PROVIDED PASSAGE
Skip to content

Pipeline — Senior Level

Table of Contents

  1. Introduction
  2. Buffer Sizing per Stage
  3. Backpressure Topology
  4. Splitting and Joining Stages
  5. Pipeline Shutdown Semantics
  6. Memory Implications of Long Pipelines
  7. Comparison with Reactive Streams and Akka Streams
  8. Error Surfaces
  9. Telemetry
  10. Production Failure Modes
  11. Library Design
  12. Cheat Sheet
  13. Summary

Introduction

Senior-level pipeline work is design, instrumentation, and operational discipline. You decide buffer sizes per stage, where to fan out for parallelism, how the pipeline shuts down under load, and how it surfaces errors. The middle-level skeleton stays the same; the engineering changes.

This file assumes fluency with middle-level pipeline material — generic stage signatures, ctx, errgroup.


Buffer Sizing per Stage

The default unbuffered channel imposes strict backpressure: each stage waits for the next to receive. That is correct but causes "stop-and-go" jitter when stages have varying per-item latency.

A buffer of N decouples adjacent stages by N items. The upstream stage can run ahead by N before blocking.

Buffer Effect Use when
0 Strict backpressure, low latency Default; production-grade if items are uniform
1-8 Smooths jitter Stages with bursty per-item cost
16-64 Hides moderate slowdowns IO-bound stages with batched downstream
100+ Hides bottleneck; risk of memory bloat Almost never appropriate without measurement
Unbounded OOM under load Never

The right buffer is rarely a constant; it is a function of stage latency variance. A useful starting point: buffer = 2 * (P99 / median). If the slowest stage is 10x its median, give it a buffer of 20.

Document buffer sizes in code:

out := make(chan T, 16) // tuned for parse stage P99=4ms, median=200µs

Backpressure Topology

A pipeline is a series of channels. Each channel imposes backpressure based on its buffer. The slowest stage caps throughput.

To find the bottleneck:

  1. Add a buffer of 1 to every channel.
  2. Instrument each channel with a len(ch) gauge.
  3. Run under load.

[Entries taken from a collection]
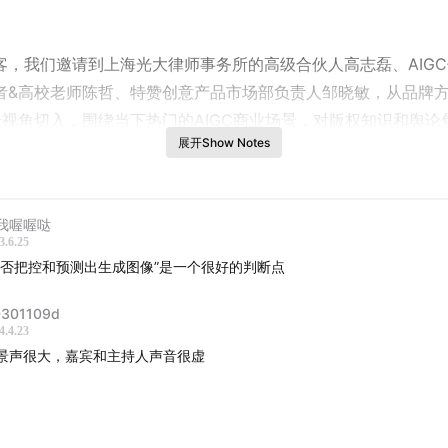
客，我们邀请到上海光大律师事务所的高级合伙人高志磊、AIG
者&高校老师陈哲、特赞创意产品市场部负责人邹晓敏，从品牌
个视角切入，围绕当下热门的AIGC商业场景，对版权知识和舆论
展开Show Notes
入的交流。
载《特赞：AIGC与版权保护》白皮书，关注特赞公众号（Tezig
我喔喔哒
3.6.25
版权」即可。
能否把控和预测出生成图像”是一个很好的判断点
彩
301109d
4.4.23
IGC作品是否享有版权？
景声很大，嘉宾和主持人声音很虚
么定义AIGC版权中的“独创性”？
工和AI占比达到什么程度，能帮我获得版权？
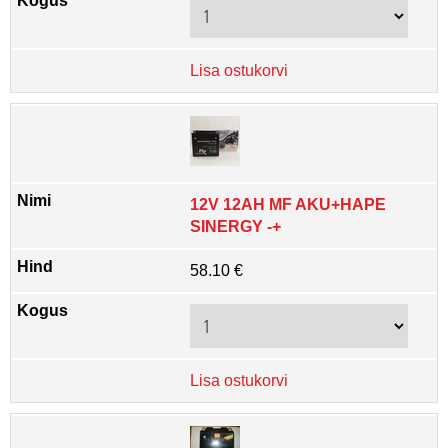
Lisa ostukorvi
12V 12AH MF AKU+HAPE
SINERGY -+
58.10 €
Lisa ostukorvi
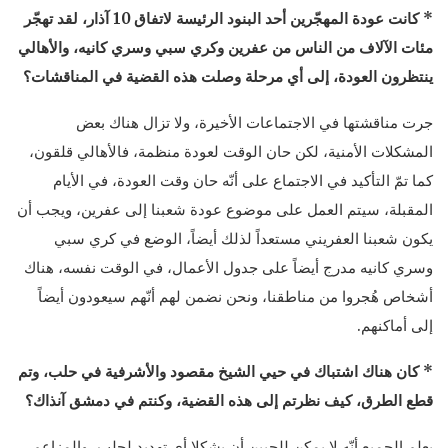
* كانت عودة المهجّرين أحد البنود الرئيسة لاتفاق 10 آذار، لقد تهجّر
مئات الآلاف من الناس من عفرين وكري سبي وسري كانيه، والأهالي
ينتظرون العودة، إلى أي مرحلة وصلت هذه القضية في المناقشات؟
جرت مناقشتها في الاجتماعات الأخيرة، ولا تزال هناك بعض
المشكلات الأمنية، لكن حان الوقت لعودة منظمة، فالأهالي قلقون،
كما تمّ التأكيد في الاجتماع على أنّه حان وقت العودة، في الأيام
المقبلة، سيتم العمل على موضوع عودة شعبنا إلى عفرين، ويجب أن
يكون شعبنا العفريني مستعداً لذلك أيضاً، الوضع في كري سبي
وسري كانيه مدرج أيضاً على جدول الأعمال، في الوقت نفسه، هناك
أشخاص هُجروا من مناطقنا، ونحن نضمن لهم أنّهم سيعودون أيضاً
إلى أماكنهم.
* كان هناك اشتباك في حيي الشيخ مقصود والأشرفية في حلب، وتم
قطع الطرق، كيف نظرتم إلى هذه القضية، وكنتم في دمشق آنذاك؟
يعلم الجميع أنّه لا يمكن للحيين أن يشكلا أي تهديد لحلب، والمزاعم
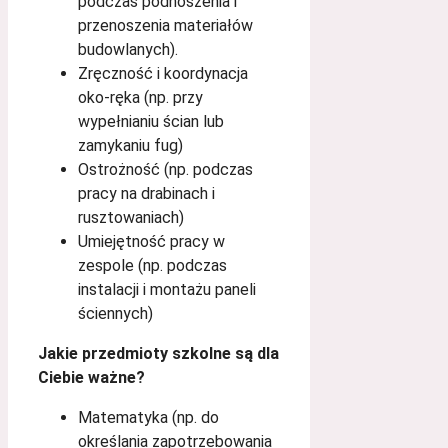
podczas podnoszenia i
przenoszenia materiałów
budowlanych).
Zręczność i koordynacja
oko-ręka (np. przy
wypełnianiu ścian lub
zamykaniu fug)
Ostrożność (np. podczas
pracy na drabinach i
rusztowaniach)
Umiejętność pracy w
zespole (np. podczas
instalacji i montażu paneli
ściennych)
Jakie przedmioty szkolne są dla
Ciebie ważne?
Matematyka (np. do
określania zapotrzebowania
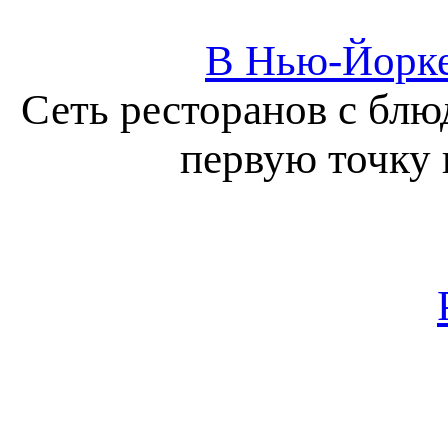
В Нью-Йорке
Сеть ресторанов с блю
первую точку 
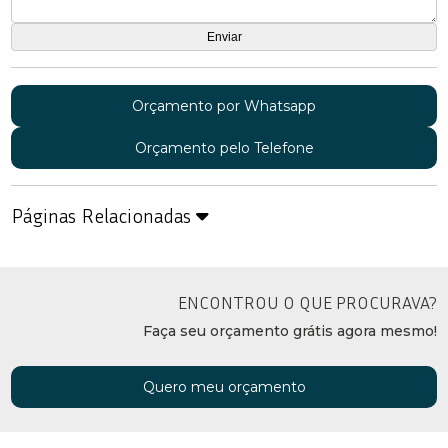
Orçamento por Whatsapp
Orçamento pelo Telefone
Páginas Relacionadas
ENCONTROU O QUE PROCURAVA?
Faça seu orçamento grátis agora mesmo!
Quero meu orçamento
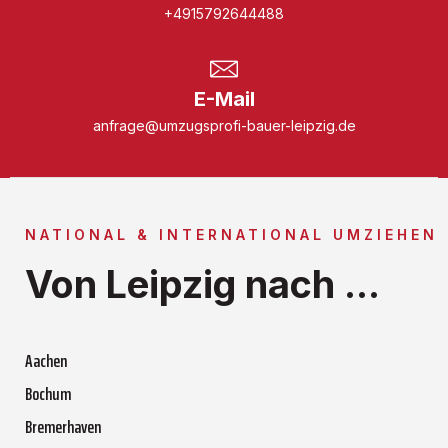
+4915792644488
E-Mail
anfrage@umzugsprofi-bauer-leipzig.de
NATIONAL & INTERNATIONAL UMZIEHEN
Von Leipzig nach ...
Aachen
Bochum
Bremerhaven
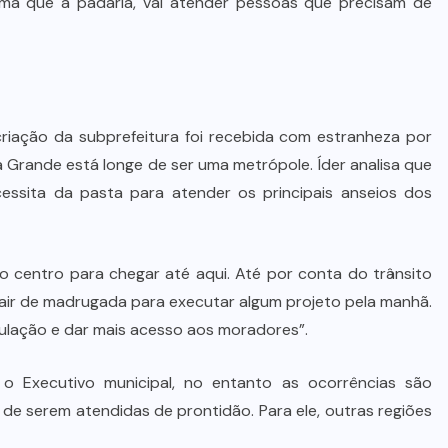
rma que a padaria, vai atender pessoas que precisam de
iação da subprefeitura foi recebida com estranheza por
 Grande está longe de ser uma metrópole. Íder analisa que
essita da pasta para atender os principais anseios dos
 do centro para chegar até aqui. Até por conta do trânsito
 sair de madrugada para executar algum projeto pela manhã.
opulação e dar mais acesso aos moradores”.
 o Executivo municipal, no entanto as ocorrências são
de serem atendidas de prontidão. Para ele, outras regiões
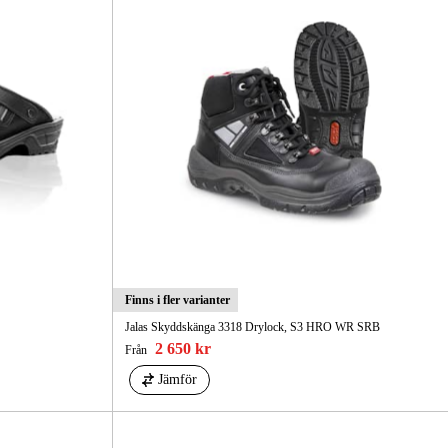
Finns i fler varianter
Jalas Skyddskänga 3318 Drylock, S3 HRO WR SRB
2 650 kr
Från
Jämför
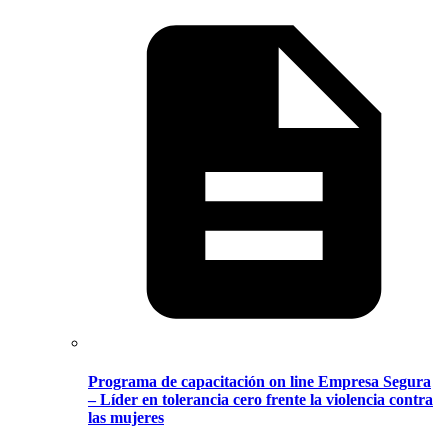
Programa de capacitación on line Empresa Segura
– Líder en tolerancia cero frente la violencia contra
las mujeres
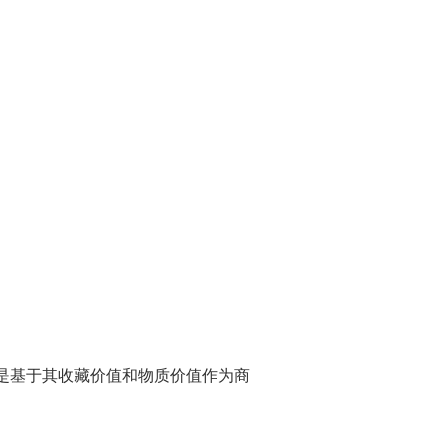
是基于其收藏价值和物质价值作为商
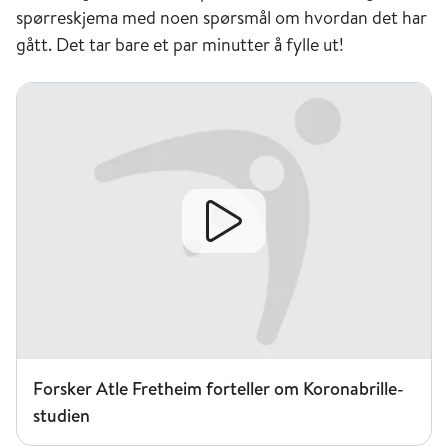
spørreskjema
med
noen spørsmål om hvordan det har
gått.
Det tar bare et par minutter å fylle ut!
Forsker Atle Fretheim forteller om Koronabrille-studien
Forsker Atle Fretheim forteller om Koronabrille-
studien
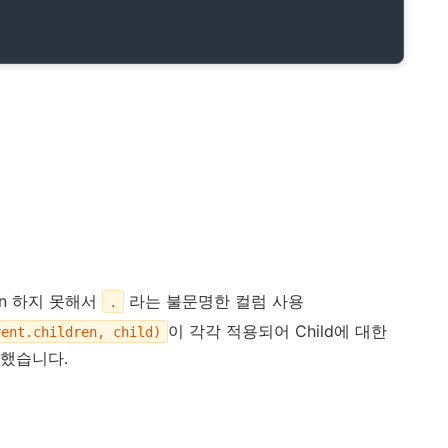
tion 하지 못해서
라는 불문명한 컬럼 사용
.
이 각각 적용되어 Child에 대한
rent.children, child)
발생했습니다.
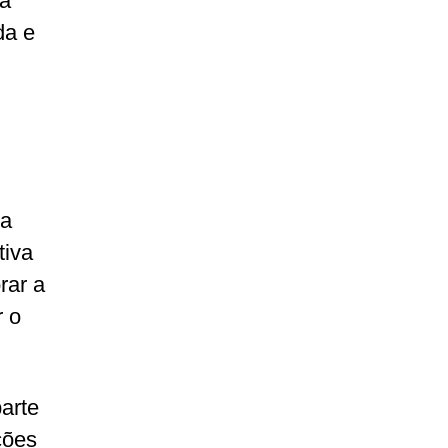
da
da e
da
tiva
rar a
r o
arte
ções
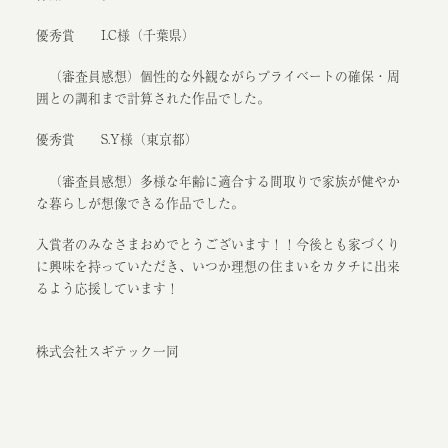
優秀賞 I.C様（千葉県）
（審査員感想）個性的な外観ながらプライベートの確保・周
囲との調和まで計算された作品でした。
優秀賞 S.Y様（東京都）
（審査員感想）多様な年齢に適合する間取りで家族が健やか
な暮らしが想像できる作品でした。
入賞者のみなさまおめでとうございます！！今後とも家づくり
に興味を持っていただき、いつか理想の住まいをカタチに出来
るよう応援しています！
株式会社スギテック一同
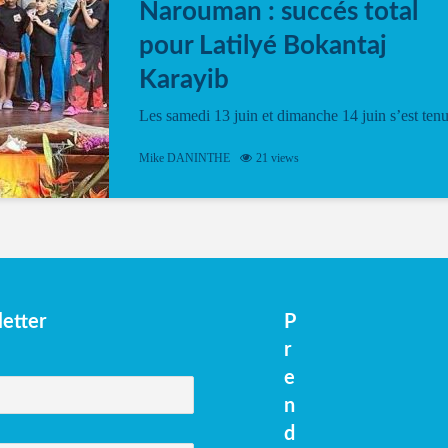
Narouman : succés total
pour Latilyé Bokantaj
Karayib
Les samedi 13 juin et dimanche 14 juin s’est ten
le Gwan VAN Mené Nou Alé, un hommage
vibrant à Pierrot Narouman, organisé par
Mike DANINTHE
21 views
l’association Latilyé Bokantaj Karayib. Ce
spectacle de fin d’année, présenté à la salle...
etter
P
r
e
n
d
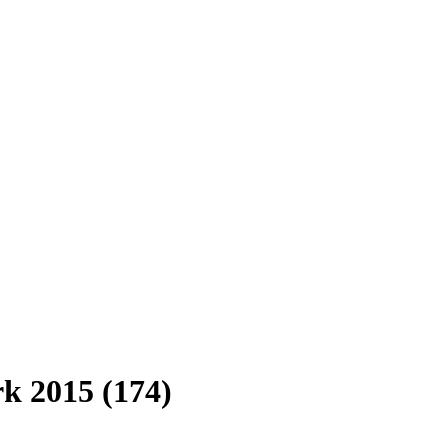
k 2015 (174)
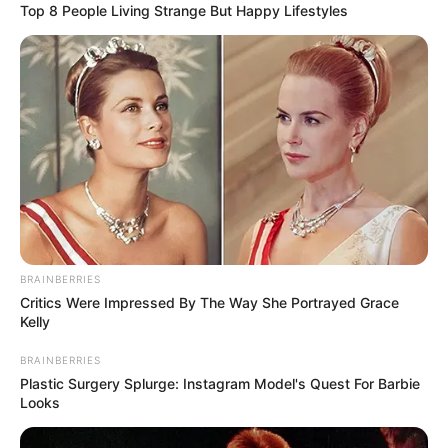
Top 8 People Living Strange But Happy Lifestyles
BRAINBERRIES
Critics Were Impressed By The Way She Portrayed Grace
Kelly
BRAINBERRIES
Plastic Surgery Splurge: Instagram Model's Quest For Barbie
Looks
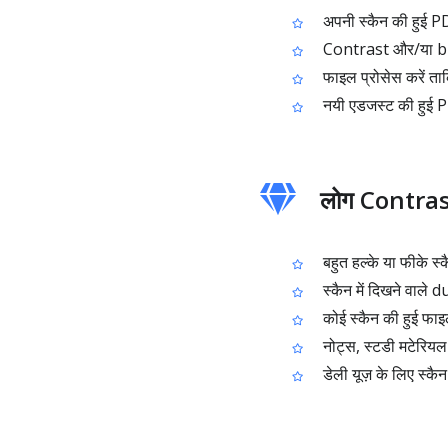
अपनी स्कैन की हुई P
Contrast और/या bri
फाइल प्रोसेस करें ताकि
नयी एडजस्ट की हुई 
लोग Contrast P
बहुत हल्के या फीके स्
स्कैन में दिखने वाले d
कोई स्कैन की हुई फाइ
नोट्स, स्टडी मटेरियल
डेली यूज़ के लिए स्क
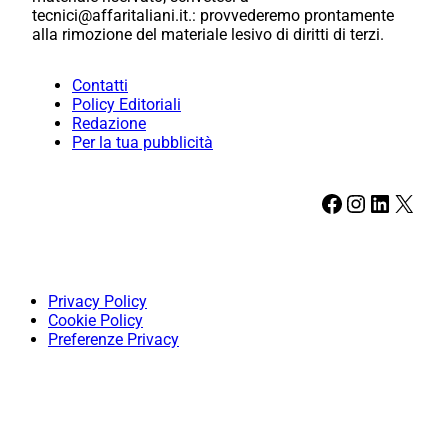
tecnici@affaritaliani.it.: provvederemo prontamente
alla rimozione del materiale lesivo di diritti di terzi.
Contatti
Policy Editoriali
Redazione
Per la tua pubblicità
Facebook
Instagram
LinkedIn
X
Privacy Policy
Cookie Policy
Preferenze Privacy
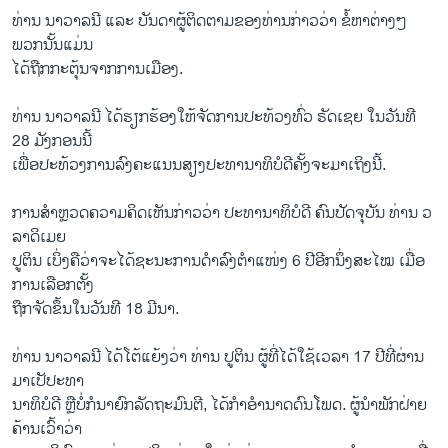
ທ່ານ ນາວາລນີ ແລະ ບັນດາຜູ້ຕິດຕາມຂອງທ່ານກ່າວວ່າ ຂໍ້ຫາຕ່າງໆ
ພວກນັ້ນແມ່ນ
ໄດ້ຖືກກະຕຸ້ນຈາກການເມືອງ.
ທ່ານ ນາວາລນີ ໄດ້ຮຽກຮ້ອງໃຫ້ຈັດການປະທ້ວງທົ່ວ ຣັດເຊຍ ໃນວັນທີ
28 ມັງກອນນີ້
ເພື່ອປະທ້ວງການລົງຄະແນນສຽງປະທານາທິບໍດີຄັ້ງຈະມາເຖິງນີ້.
ການສຳຫຼວດຄວາມຄິດເຫັນກ່າວວ່າ ປະທານາທິບໍດີ ຄົນປັດຈຸບັນ ທ່ານ ວ
ລາດິເມຍ
ປູຕິນ ເບິ່ງຄືວ່າຈະໄດ້ຊະນະການດຳລົງຕຳແໜ່ງ 6 ປີອີກນຶ່ງສະໄໝ ເມື່ອ
ການເລືອກຕັ້ງ
ຖືກຈັດຂຶ້ນໃນວັນທີ 18 ມີນາ.
ທ່ານ ນາວາລນີ ໄດ້ໂຕ້ແຍ້ງວ່າ ທ່ານ ປູຕິນ ຜູ້ທີ່ໄດ້ໃຊ້ເວລາ 17 ປີທີ່ຜ່ານ
ມາເປັປະທາ
ນາທິບໍດີ ຫຼືບໍ່ກໍນາຍົກລັດຖະມົນຕີ, ໄດ້ກຳອຳນາດດົນໂພດ. ຜູ້ນຳພັກຝ່າຍ
ຄ້ານເວົ້າວ່າ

INSTRUCTIONS
[1] Return the rows from the start of the rows up to and including the line with "工和AI占比达到什么程度，能帮我获得版权？", copied without any change, and leave out the pictures.
[2] Resume the senior-level pipeline guide from the point where it stops.

REPLIES
[1]
客，我们邀请到上海光大律师事务所的高级合伙人高志磊、AIG
者&高校老师陈哲、特赞创意产品市场部负责人邹晓敏，从品牌
个视角切入，围绕当下热门的AIGC商业场景，对版权知识和舆论
展开Show Notes
入的交流。
载《特赞：AIGC与版权保护》白皮书，关注特赞公众号（Tezig
我喔喔哒
3.6.25
版权」即可。
能否把控和预测出生成图像”是一个很好的判断点
彩
301109d
4.4.23
IGC作品是否享有版权？
景声很大，嘉宾和主持人声音很虚
么定义AIGC版权中的“独创性”？
工和AI占比达到什么程度，能帮我获得版权？

[2]
  4. The channel whose len is consistently full is the output of the bottleneck stage.

Once found, options: - Fan out the bottleneck stage (parallel workers). - Reduce per-item work in the bottleneck (caching, batching). - Accept the throughput.

What you should not do: ballooning the buffer to "absorb" the bottleneck. That just delays OOM.


Splitting and Joining Stages

Senior pipelines combine fan-out and fan-in around bottleneck stages:

              ┌─ enrich (worker 1) ─┐
in ──▶ parse ─┼─ enrich (worker 2) ─┼──▶ Merge ──▶ store
              └─ enrich (worker N) ─┘

The pattern looks linear from outside (parse → enrich → store), but inside enrich it is parallel. Implementation:

func parallel[T, R any](
    ctx context.Context,
    in <-chan T,
    n int,
    work func(context.Context, T) R,
) <-chan R {
    workers := make([]<-chan R, n)
    for i := 0; i < n; i++ {
        workers[i] = oneWorker(ctx, in, work)
    }
    return Merge(ctx, workers...)
}

// usage
out := store(ctx, parallel(ctx, parse(ctx, in), 8, enrich))

Multiple parallel stages can be chained; use independent worker counts per stage.

For pipelines where order matters within a key (e.g. events for the same user must stay ordered), partition by key into separate pipelines:

                     ┌── pipeline A (user 1, 4, 7) ──┐
in ─▶ partitioner ───┼── pipeline B (user 2, 5, 8) ──┼── Merge ─▶ store
                     └── pipeline C (user 3, 6, 9) ──┘

Each sub-pipeline processes its keys serially; cross-key ordering is sacrificed.


Pipeline Shutdown Semantics

Three shutdown modes, each with different code:

Graceful: drain to completion

The producer closes the input. Each stage drains, closes its output. Consumer's range exits. Ctx is not cancelled. Used at end-of-batch.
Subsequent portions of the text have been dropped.